Business boomed. Dr. Dyott’s advertisements were displayed prominently in daily papers, of the Eastern cities and occupied columns of space in the rural weeklies of the hinterland. Better to service his far-flung market, Dyott established agencies in New York, Cincinnati, New Orleans, and other cities. His advertisements featured drawings of large Conestoga wagons being loaded from his capacious warehouses with nostrums for the South and West. Besides his own brands, Dyott distributed the old English patent medicines, and the pills and potions of his rivals, among them the bilious pills of Samuel H. P. Lee.

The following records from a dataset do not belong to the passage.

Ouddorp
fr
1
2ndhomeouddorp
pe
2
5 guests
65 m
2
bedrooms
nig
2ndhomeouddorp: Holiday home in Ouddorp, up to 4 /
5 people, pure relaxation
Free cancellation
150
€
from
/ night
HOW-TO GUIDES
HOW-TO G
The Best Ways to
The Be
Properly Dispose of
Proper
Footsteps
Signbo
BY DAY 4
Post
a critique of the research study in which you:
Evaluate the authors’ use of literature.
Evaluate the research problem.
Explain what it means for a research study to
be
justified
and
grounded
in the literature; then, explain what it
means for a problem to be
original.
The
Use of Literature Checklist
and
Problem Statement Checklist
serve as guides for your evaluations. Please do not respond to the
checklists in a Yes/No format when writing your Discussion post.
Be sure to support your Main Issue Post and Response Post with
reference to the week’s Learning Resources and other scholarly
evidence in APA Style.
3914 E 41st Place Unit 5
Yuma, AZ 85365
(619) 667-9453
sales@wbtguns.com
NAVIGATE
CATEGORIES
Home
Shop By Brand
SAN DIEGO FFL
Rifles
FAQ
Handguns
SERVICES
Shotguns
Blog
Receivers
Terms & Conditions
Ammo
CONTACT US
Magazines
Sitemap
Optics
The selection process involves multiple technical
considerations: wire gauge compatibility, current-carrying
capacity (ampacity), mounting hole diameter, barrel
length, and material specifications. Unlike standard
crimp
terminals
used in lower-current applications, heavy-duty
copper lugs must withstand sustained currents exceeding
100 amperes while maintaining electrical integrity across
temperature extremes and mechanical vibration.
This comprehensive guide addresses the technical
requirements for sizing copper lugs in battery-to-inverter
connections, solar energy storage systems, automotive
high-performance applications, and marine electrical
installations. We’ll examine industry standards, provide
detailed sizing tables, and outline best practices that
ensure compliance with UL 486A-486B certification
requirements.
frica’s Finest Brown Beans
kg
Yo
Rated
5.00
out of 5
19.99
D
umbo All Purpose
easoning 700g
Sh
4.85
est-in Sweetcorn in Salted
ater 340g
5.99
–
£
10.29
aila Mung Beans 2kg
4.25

As Thomas Dyott, early in his career, had expanded from blacking to nostrums, so later he enlarged his enterprises again and again. Living in the day of a barter economy, the shrewd merchandiser accepted produce for patent medicines. Soon he was dealing in such things as tobacco and turpentine, peach brandy and rum, candles and castor oil. The scope of his nostrum sales required thousands of bottles, an article he had first required while vending blacking, so Dyott acquired, first, an interest in a glass works, and then full ownership of a large factory on the Delaware River near Philadelphia. Dyott not only undercut the prices of imported British glassware, but soon was turning out the best grade of bottle glass in America. One product of his factory, preserved in the Smithsonian Institution, was a double portrait flask, honoring those two distinguished adopted sons of Philadelphia, Benjamin Franklin and Thomas Dyott [10]. By the 1830’s Dyott was living extravagantly on a princely income of $25,000 a year. His personal estate was said to be worth $250,000. He dressed oddly and drove about in style, with four horses attached to his elegant English coach and several outriders in attendance. A man with such expansive vision who had achieved so much was perhaps bound to fancy himself a humanitarian. A pioneer at price-cutting, Dyott had offered to sell his remedies to the “laboring poor at one-half the usual price.” For his own laborers he sought to turn his factory into a sort of model community. Whatever the proportion of alcohol in his remedies, the nostrum king permitted no spirituous liquors in Dyottsville. He made this clear in a high-toned pamphlet composed by his own hand and garnished with classical quotations. Nor was his establishment to be disgraced by swearing, fighting, or gambling. Infractions brought deductions from pay. The former druggist’s apprentice decreed that his own hundred apprentices, who lived on the grounds, be taught reading, writing, arithmetic, and singing. They must also bathe and go to Sunday School. They worked a ten-hour day.